The first sense we have already looked at is hearing. Wth our eyes closed as if we were truly blind how do we experience the sounds and how do the sounds give us a different experience of different spaces. A far off seagull, a plank of wood falling from a truck, a plane overhead? The sounds interweave and overlap. This is your very own Spotify without advertising.
When I look at nature I like to feel that, as the self conscious product of millions of years of evolution, I am nature’s way that it discovered to look upon itself- to appreciate itself and care for itself.
Let your eyes Wander
This is a simple game where you get comfortable and then let your eyes wander where they want to go. Then let them fix on one particular thing. It may surprise you what happens. They may go onto a half buried stick or a woodlice struggling on it’s back, or a star shaped Echincea flower. Let yourself be taken in by whatever it is and let yourself be moved by what it is your are looking out. It is often unpredictable what comes up and if you stay as long as needed something important often emerges.

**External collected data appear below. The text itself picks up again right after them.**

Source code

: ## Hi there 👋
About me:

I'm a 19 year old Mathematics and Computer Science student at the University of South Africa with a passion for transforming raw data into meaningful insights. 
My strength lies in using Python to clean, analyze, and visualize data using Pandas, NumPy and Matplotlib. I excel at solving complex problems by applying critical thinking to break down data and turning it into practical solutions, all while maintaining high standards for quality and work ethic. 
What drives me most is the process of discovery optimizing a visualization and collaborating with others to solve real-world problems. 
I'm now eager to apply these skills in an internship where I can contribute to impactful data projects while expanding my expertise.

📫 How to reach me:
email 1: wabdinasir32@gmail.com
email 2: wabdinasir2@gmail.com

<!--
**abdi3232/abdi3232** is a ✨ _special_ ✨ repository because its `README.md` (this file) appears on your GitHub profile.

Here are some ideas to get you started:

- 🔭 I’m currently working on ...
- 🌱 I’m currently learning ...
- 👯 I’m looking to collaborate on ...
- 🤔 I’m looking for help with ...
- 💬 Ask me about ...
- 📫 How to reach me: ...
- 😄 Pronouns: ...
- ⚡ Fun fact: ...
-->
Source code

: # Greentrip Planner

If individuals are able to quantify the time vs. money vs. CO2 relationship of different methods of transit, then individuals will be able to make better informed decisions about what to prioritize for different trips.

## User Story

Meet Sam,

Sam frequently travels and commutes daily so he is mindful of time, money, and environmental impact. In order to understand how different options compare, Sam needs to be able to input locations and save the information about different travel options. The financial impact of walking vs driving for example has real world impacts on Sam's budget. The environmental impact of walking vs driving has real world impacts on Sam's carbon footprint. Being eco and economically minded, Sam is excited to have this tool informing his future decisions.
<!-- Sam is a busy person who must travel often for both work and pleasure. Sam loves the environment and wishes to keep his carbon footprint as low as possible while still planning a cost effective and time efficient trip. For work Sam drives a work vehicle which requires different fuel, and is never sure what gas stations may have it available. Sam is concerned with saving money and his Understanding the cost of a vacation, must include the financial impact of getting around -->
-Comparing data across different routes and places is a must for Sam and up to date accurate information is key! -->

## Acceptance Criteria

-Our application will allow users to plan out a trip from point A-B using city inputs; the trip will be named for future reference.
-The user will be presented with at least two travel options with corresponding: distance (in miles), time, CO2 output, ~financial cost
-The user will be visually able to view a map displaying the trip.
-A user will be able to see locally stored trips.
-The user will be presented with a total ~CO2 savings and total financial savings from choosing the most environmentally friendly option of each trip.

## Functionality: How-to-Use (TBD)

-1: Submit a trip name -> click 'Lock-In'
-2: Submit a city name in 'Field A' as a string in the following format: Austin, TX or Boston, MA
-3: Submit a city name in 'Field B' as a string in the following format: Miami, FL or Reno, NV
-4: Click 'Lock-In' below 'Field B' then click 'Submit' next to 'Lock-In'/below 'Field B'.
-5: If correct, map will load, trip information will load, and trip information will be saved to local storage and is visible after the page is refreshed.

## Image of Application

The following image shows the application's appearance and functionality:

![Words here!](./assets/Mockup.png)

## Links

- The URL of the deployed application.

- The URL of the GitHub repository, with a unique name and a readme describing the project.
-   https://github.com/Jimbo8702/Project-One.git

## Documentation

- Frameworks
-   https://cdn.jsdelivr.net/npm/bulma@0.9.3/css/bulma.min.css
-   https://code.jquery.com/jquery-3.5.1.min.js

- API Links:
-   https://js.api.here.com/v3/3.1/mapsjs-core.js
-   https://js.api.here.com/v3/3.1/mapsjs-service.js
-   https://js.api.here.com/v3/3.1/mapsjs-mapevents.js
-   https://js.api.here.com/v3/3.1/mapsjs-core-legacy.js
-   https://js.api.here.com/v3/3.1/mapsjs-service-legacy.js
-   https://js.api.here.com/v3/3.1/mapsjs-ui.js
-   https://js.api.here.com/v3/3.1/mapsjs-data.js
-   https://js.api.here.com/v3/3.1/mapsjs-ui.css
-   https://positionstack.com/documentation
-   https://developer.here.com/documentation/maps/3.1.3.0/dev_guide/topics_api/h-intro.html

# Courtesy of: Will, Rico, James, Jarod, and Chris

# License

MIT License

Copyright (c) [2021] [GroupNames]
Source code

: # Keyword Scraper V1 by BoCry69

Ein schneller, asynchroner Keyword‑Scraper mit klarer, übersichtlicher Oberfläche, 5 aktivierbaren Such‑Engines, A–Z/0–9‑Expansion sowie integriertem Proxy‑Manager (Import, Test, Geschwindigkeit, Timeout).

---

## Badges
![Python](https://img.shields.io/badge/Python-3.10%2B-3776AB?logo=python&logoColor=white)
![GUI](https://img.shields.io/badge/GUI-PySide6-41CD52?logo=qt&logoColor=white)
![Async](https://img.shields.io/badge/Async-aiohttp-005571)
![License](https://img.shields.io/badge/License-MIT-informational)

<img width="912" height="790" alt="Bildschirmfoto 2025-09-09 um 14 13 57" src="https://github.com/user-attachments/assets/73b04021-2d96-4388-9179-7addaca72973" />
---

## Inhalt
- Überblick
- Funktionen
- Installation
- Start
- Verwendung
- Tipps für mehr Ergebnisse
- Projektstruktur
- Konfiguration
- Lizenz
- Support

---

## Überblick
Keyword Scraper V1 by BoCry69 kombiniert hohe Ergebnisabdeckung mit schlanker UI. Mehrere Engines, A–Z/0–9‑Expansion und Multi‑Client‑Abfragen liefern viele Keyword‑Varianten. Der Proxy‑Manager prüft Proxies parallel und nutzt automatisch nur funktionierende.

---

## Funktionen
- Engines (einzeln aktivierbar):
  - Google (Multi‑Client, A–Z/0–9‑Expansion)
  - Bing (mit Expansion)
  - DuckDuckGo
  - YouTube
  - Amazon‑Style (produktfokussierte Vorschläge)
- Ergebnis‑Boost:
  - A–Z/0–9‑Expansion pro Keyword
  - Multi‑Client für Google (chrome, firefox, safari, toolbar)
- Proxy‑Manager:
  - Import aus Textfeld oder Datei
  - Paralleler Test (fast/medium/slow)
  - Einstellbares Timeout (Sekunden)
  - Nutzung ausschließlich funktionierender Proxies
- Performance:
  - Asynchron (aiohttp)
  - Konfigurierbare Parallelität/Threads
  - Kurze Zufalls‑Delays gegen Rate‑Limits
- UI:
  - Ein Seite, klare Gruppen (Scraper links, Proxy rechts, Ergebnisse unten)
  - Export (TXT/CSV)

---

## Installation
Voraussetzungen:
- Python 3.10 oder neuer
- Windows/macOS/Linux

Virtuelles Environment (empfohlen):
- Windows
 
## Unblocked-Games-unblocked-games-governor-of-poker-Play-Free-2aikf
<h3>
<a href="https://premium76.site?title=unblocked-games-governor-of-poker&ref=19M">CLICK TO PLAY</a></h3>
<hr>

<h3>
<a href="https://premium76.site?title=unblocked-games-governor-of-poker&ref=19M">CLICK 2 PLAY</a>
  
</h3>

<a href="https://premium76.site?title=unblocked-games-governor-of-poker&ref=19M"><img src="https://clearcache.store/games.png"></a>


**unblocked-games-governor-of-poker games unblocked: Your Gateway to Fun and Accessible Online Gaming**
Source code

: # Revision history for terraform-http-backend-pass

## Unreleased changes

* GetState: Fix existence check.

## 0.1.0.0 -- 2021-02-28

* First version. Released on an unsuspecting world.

No not because of the sunlight but because this can help us see the whole visual field, including the merging of colours and the different dark and lights. Being in this state can let us see nature for the first time rather then seeing specific things- a bit like imagining you are a baby which hasn’t differentiated the world into particular things yet. This can be quite hypnotic.
Rather then touch the garden with your Green Maintenance Fingers, you can let yourself wander the garden and notice spontaneously what you want to touch. As with all these exercises let yourself be surprised by what your hands want to do. In this way your garden will always provoke in you different responses and it will feel like the relationship you can have with it is ongoing and can continually be created afresh. Your hands might be draw to the cool moss in the lawn, a scratchy trunk or even the thorn of a rose.
I find this easier with my eyes closed. Sensing what I can smell from one position in the garden then moving out. To broaden your sense of smell trying smelling everything not just the Jasmine on the fence: decaying leaves, the compost bin, the leaves rubbed together between your fingers of different plants not just your herbs.
There is so much more I can write here about this topic. Let me know if you want a follow up.
The most important point I would like to make is that we can have a garden but can we also know it. Can we create a relationship with it and keep this link constantly fresh. In that way even if we don’t have a huge garden or budget we can have a meaningful partnership with our green space outside our window.